> _TEKS YANG TERSEDIA_
↓

Oleh: Karyudi Sutajah Putra
TRIBUNNEWS.COM, JAKARTA - Entah sudah berkonsultasi dengan Presiden Joko Widodo selaku pemegang kekuasaan tertinggi atas Angkatan Darat, Angkatan Laut, dan Angkatan Udara, sebagaimana bunyi Pasal 10 UUD 1945, kalau memang tak boleh disebut Panglima Tertinggi, atau belum, Panglima TNI Jenderal Gatot Nurmantyo mengusung “Bersama Rakyat TNI Kuat” sebagai tema peringatan Hari Ulang Tahun (HUT) ke-72 TNI yang digelar hari ini, Kamis 5 Oktober 2017, di Dermaga Indah Kiat, Cilegon, Banten.
Rakyat, kata Gatot, adalah ibu kandung TNI, sehingga TNI harus berjuang bersama rakyat untuk menjaga kedaulatan negara ini.
TNI kuat! Sudah seharusnya demikian. Sejak kelahirannya pada 5 Oktober 1945 hingga sekarang ini, TNI adalah komponen bangsa yang sangat kuat.

↑

[Entri data tersimpan]

↓

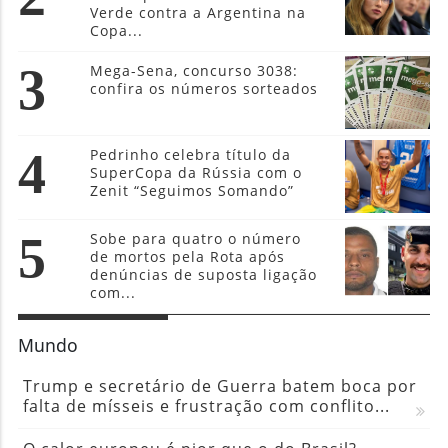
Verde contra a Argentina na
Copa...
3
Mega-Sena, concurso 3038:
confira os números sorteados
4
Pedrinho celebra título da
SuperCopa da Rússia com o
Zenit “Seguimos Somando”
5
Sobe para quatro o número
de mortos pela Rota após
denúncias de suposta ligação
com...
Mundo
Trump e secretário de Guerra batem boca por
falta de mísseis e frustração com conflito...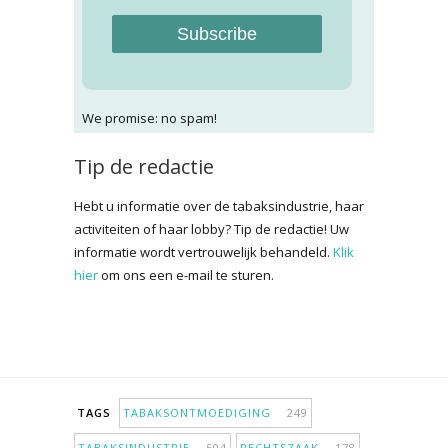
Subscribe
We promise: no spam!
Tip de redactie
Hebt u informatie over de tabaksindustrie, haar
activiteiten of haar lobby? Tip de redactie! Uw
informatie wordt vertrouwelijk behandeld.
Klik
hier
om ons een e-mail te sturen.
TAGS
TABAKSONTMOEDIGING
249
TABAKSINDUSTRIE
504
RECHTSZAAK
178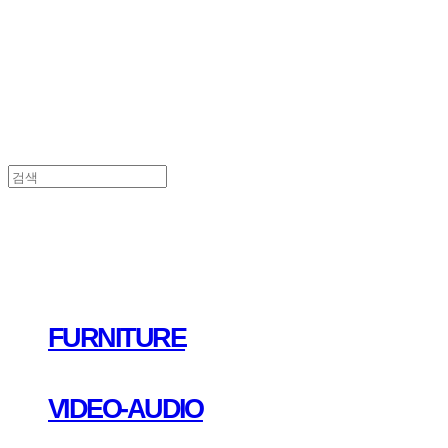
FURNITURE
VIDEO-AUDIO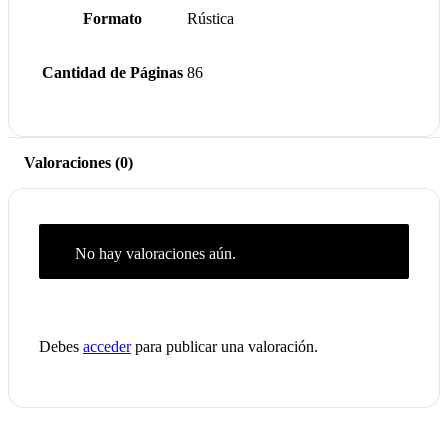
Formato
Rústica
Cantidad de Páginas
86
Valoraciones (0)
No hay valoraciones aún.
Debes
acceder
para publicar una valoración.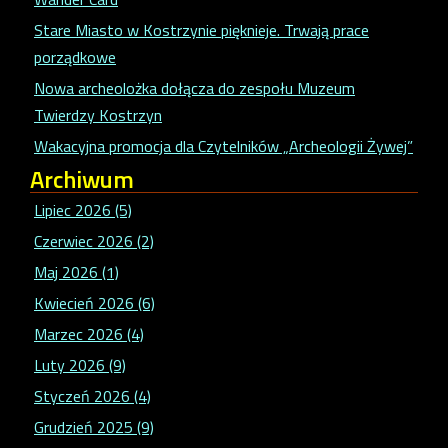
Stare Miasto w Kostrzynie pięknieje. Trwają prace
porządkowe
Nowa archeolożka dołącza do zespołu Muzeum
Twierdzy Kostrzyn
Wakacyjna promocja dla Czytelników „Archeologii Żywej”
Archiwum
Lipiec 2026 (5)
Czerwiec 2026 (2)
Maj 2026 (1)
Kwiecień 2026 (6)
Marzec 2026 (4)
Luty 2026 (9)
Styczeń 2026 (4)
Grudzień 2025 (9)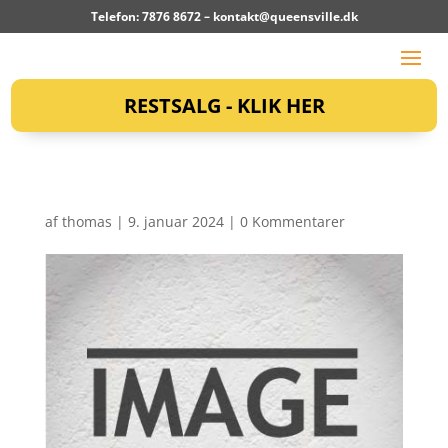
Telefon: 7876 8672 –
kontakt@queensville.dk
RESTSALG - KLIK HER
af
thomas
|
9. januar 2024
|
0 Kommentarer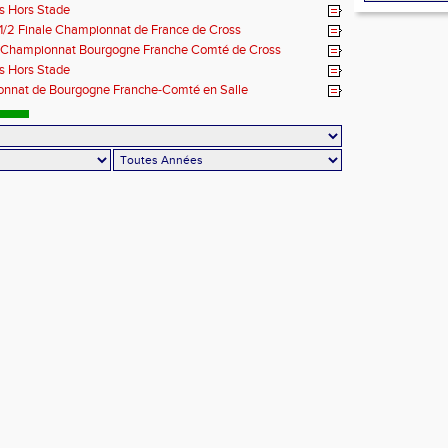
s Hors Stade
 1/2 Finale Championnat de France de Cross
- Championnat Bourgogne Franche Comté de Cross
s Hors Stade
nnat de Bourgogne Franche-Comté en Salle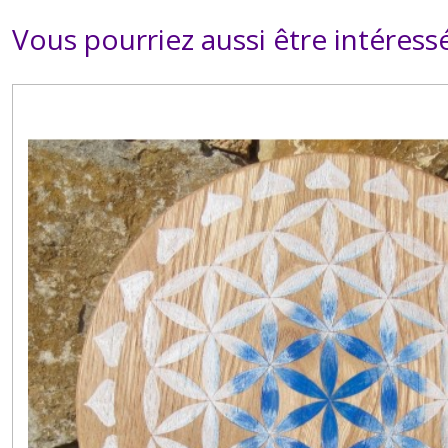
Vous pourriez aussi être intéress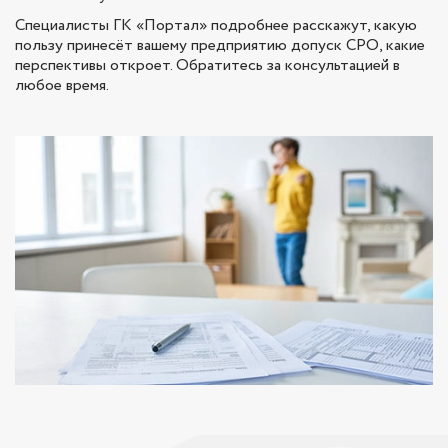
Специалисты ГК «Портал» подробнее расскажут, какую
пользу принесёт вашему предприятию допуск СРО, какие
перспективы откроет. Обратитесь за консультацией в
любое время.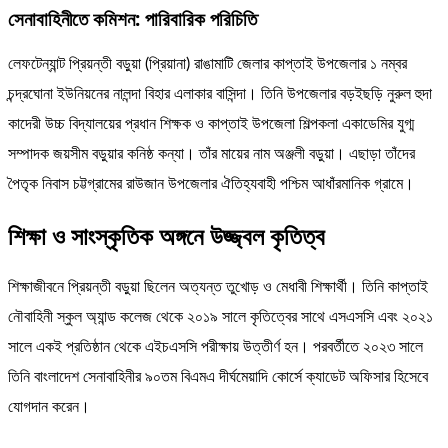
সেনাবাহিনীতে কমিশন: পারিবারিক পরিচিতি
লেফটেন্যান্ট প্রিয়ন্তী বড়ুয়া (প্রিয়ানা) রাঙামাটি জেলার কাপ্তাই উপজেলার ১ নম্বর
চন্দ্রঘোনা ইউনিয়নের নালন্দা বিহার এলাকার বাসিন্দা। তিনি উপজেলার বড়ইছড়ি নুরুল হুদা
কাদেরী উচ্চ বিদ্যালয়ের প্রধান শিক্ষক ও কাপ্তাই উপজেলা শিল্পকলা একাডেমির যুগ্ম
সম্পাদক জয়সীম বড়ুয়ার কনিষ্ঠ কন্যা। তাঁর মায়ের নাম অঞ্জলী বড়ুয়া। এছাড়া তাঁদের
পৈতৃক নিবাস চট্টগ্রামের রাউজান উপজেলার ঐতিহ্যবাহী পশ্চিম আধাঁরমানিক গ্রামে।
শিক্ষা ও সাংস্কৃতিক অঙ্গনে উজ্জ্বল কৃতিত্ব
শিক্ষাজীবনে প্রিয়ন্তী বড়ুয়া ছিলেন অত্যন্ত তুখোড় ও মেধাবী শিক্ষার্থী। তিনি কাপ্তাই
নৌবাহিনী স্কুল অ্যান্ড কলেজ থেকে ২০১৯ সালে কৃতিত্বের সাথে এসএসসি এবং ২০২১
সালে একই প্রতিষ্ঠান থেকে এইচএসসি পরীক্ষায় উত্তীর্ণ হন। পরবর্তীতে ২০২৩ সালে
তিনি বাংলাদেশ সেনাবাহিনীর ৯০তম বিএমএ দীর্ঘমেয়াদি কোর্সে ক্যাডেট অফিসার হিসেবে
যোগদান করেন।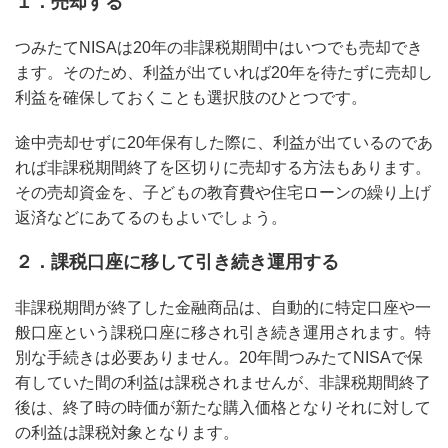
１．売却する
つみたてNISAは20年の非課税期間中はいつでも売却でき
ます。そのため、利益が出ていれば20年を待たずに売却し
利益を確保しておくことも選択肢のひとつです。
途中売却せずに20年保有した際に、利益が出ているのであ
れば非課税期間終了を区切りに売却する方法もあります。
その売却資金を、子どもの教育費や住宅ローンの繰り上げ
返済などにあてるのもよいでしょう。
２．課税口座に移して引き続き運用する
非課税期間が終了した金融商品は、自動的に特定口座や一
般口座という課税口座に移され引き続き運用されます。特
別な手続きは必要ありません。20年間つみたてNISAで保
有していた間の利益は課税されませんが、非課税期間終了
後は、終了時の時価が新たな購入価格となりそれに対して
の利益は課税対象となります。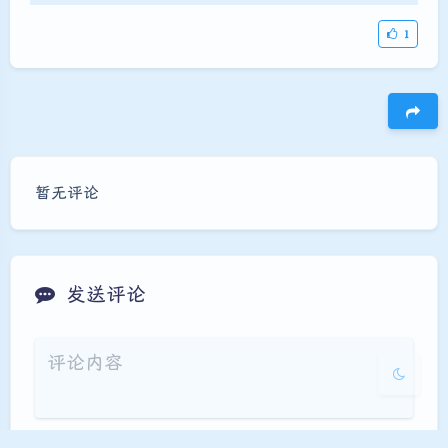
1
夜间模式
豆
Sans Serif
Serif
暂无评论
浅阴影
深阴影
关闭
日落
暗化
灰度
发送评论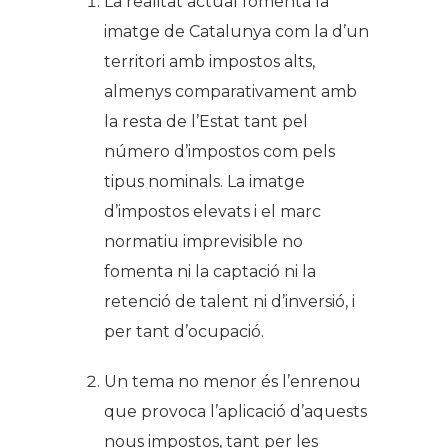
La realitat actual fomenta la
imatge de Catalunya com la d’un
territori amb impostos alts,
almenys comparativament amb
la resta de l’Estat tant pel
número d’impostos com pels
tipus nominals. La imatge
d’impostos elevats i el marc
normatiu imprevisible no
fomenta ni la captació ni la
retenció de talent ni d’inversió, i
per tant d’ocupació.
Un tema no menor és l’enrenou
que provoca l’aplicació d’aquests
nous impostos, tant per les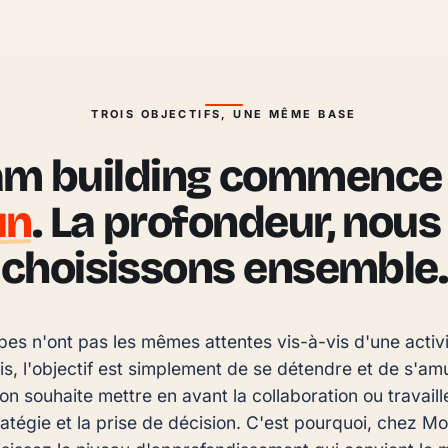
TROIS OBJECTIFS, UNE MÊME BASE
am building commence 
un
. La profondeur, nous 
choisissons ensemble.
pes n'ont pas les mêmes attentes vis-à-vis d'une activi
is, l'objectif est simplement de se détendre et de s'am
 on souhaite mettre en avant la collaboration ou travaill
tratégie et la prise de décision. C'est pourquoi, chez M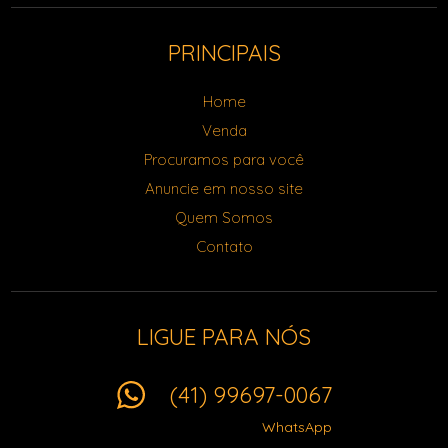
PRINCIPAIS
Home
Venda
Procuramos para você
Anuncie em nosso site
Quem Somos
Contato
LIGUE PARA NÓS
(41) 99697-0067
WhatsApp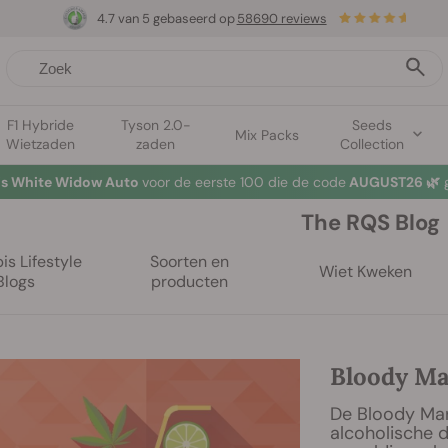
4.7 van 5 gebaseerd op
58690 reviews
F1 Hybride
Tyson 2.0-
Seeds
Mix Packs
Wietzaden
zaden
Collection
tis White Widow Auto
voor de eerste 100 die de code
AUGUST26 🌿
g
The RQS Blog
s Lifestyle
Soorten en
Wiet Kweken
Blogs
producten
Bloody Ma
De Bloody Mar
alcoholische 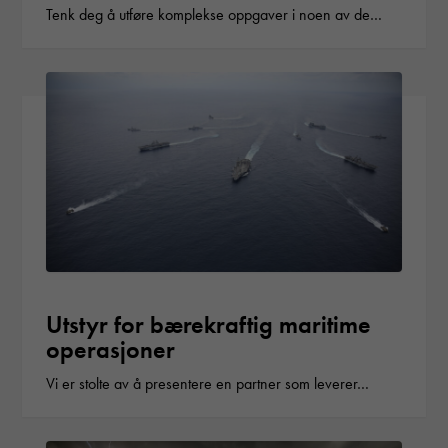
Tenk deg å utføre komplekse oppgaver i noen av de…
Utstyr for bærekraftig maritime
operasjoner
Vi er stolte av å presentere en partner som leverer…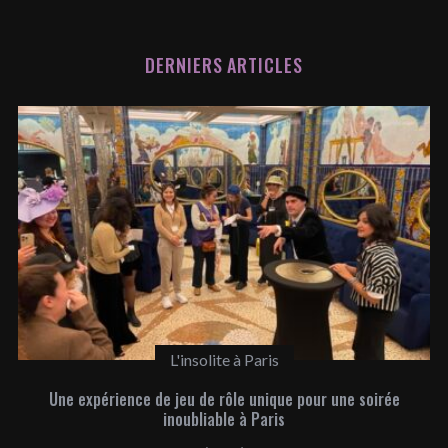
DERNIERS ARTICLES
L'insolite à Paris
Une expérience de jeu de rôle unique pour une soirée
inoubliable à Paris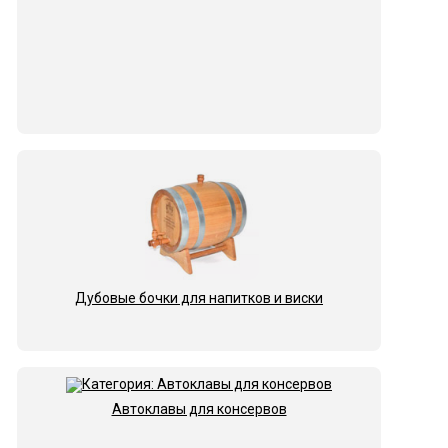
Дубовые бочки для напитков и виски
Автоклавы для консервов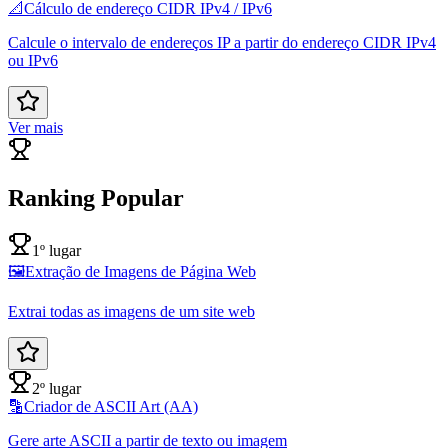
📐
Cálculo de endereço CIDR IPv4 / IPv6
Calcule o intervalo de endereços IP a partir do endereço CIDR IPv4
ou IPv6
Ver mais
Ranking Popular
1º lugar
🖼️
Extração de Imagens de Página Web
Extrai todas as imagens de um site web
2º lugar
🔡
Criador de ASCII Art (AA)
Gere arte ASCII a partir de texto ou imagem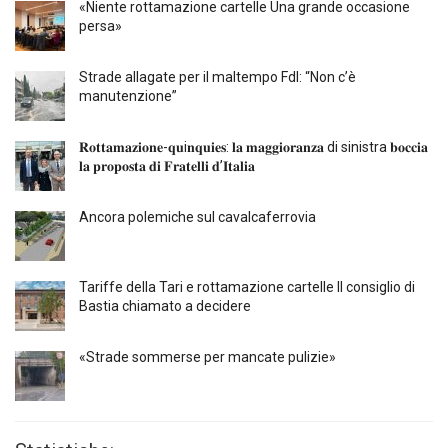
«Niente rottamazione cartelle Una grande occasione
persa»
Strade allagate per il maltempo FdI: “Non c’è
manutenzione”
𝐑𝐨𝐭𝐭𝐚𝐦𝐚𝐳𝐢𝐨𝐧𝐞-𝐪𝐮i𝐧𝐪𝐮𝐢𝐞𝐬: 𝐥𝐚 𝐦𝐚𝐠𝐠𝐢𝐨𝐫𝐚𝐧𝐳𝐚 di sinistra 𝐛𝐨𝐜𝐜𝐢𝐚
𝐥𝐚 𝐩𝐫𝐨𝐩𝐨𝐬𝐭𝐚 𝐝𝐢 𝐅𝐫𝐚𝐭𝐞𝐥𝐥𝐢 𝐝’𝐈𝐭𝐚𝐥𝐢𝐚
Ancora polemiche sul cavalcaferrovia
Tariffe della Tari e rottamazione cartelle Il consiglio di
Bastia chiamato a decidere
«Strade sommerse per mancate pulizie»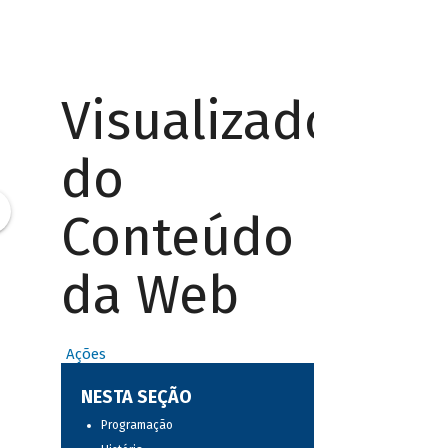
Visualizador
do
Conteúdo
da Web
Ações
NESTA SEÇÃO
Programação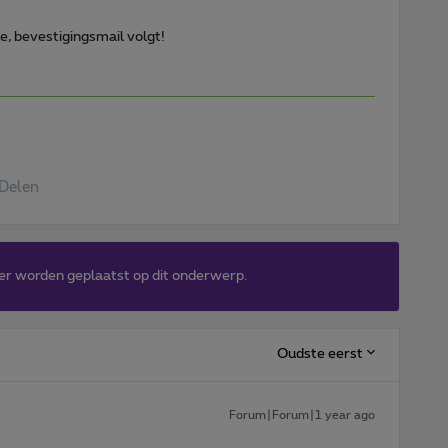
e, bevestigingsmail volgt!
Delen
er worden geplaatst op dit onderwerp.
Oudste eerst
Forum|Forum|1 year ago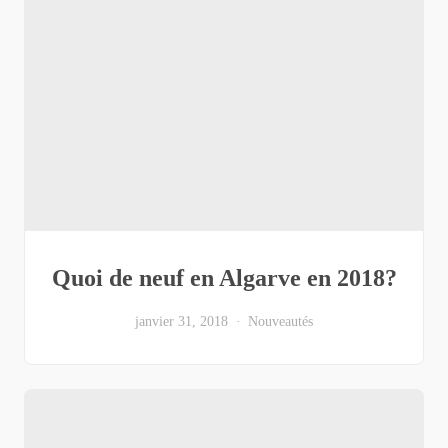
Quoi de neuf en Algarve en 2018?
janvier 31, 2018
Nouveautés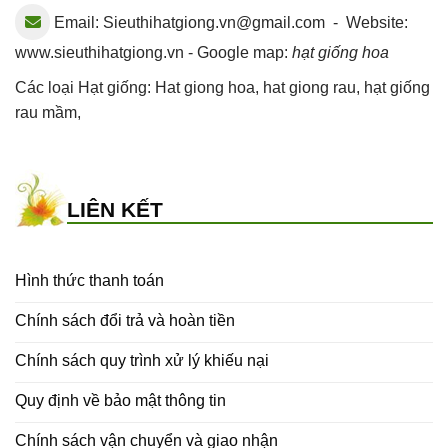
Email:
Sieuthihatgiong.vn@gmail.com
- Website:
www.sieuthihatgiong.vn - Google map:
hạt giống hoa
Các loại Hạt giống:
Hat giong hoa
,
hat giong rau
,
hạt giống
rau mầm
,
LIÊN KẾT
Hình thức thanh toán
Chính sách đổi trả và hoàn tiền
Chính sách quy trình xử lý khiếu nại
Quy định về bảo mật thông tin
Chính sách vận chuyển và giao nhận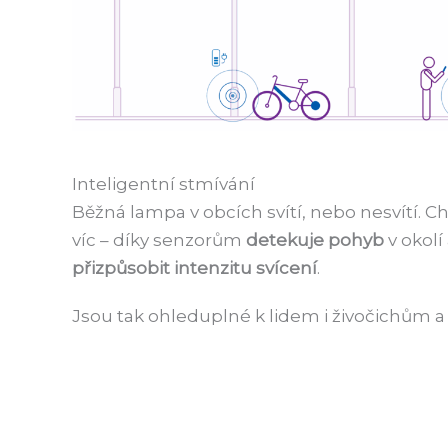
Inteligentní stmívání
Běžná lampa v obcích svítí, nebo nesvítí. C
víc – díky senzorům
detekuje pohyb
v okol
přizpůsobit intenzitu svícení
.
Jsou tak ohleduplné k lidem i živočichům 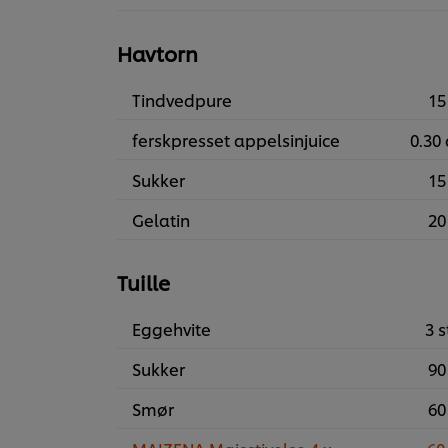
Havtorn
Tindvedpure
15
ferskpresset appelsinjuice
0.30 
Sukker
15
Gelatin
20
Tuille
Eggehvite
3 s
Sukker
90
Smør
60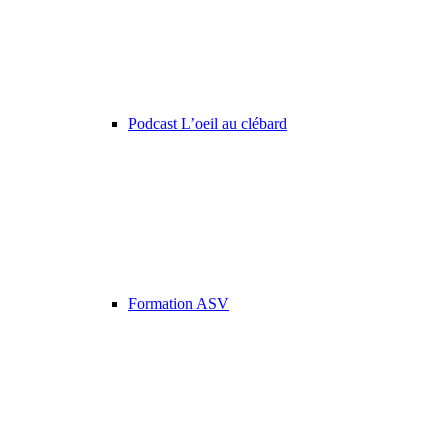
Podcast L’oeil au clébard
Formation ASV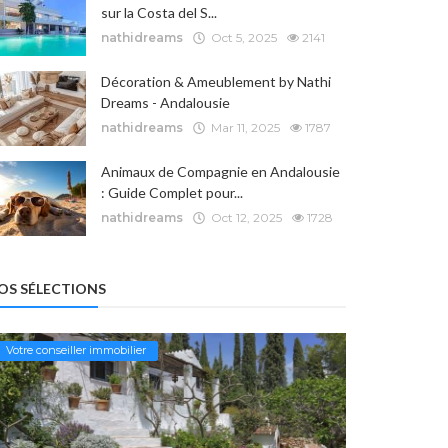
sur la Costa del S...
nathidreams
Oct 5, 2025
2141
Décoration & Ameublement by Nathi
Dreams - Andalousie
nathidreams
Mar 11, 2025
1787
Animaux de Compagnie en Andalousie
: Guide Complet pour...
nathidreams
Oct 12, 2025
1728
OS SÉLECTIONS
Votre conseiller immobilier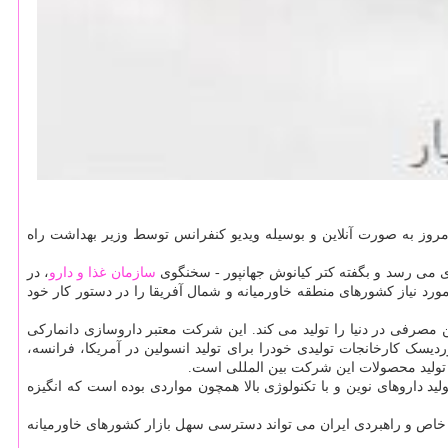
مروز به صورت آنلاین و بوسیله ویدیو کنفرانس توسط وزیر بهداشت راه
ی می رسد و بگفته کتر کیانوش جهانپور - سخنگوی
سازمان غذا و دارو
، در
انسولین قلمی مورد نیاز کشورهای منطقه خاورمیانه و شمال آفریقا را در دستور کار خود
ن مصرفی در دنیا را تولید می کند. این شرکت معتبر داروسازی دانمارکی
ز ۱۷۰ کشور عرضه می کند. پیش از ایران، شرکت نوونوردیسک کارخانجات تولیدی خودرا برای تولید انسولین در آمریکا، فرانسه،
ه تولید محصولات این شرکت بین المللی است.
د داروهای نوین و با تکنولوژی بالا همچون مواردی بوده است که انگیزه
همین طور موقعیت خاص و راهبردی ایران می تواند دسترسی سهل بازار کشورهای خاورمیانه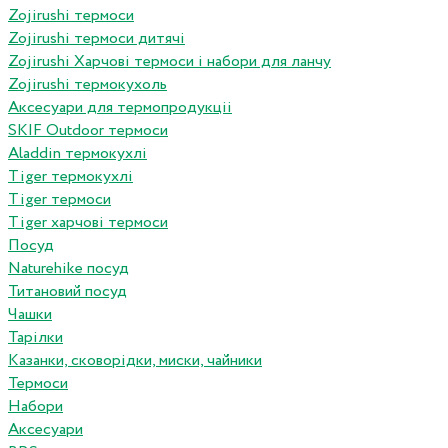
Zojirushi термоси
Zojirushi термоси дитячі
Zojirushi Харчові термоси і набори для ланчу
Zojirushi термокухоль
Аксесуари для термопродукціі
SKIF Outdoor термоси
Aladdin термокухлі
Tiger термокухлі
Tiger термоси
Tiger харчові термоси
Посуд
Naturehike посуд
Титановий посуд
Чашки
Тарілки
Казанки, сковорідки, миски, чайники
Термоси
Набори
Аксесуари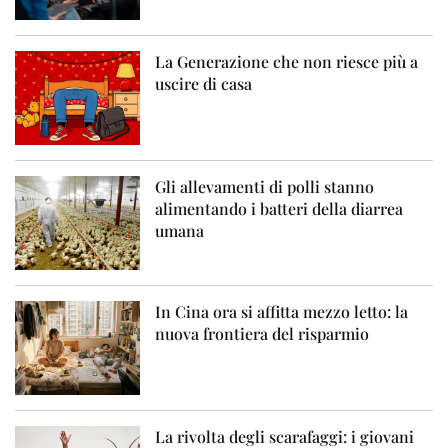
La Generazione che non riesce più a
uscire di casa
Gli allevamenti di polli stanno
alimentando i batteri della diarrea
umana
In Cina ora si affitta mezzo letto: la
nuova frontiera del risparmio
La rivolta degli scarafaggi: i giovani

↑

> _LANGKAH YANG DIPERLUKAN_
[1] Salin kembali bagian teks tentang HUT ke-72 TNI, mulai dari "Rakyat, kata Gatot, adalah" dan berlanjut hingga "yang sangat kuat.", dengan menukar "kedaulatan" menjadi "keutuhan".
[2] Terjemahkan kalimat berikut dari teks tentang HUT ke-72 TNI ke dalam bahasa Inggris: "Rakyat, kata Gatot, adalah ibu kandung TNI, sehingga TNI harus berjuang bersama rakyat untuk menjaga kedaulatan negara ini."
[3] Jawab pertanyaan berikut berdasarkan teks tentang HUT ke-72 TNI.
(a) Apa tema peringatan HUT ke-72 TNI?
(b) Di mana peringatan itu digelar?
(c) Kapan TNI lahir?

> _DAFTAR JAWABAN_
[1]
Rakyat, kata Gatot, adalah ibu kandung TNI, sehingga TNI harus berjuang bersama rakyat untuk menjaga keutuhan negara ini.
TNI kuat! Sudah seharusnya demikian. Sejak kelahirannya pada 5 Oktober 1945 hingga sekarang ini, TNI adalah komponen bangsa yang sangat kuat.

[2] The people, Gatot said, are the birth mother of the TNI, so the TNI must fight together with the people to safeguard the sovereignty of this country.

[3]
(a) "Bersama Rakyat TNI Kuat"
(b) Di Dermaga Indah Kiat, Cilegon, Banten
(c) Pada 5 Oktober 1945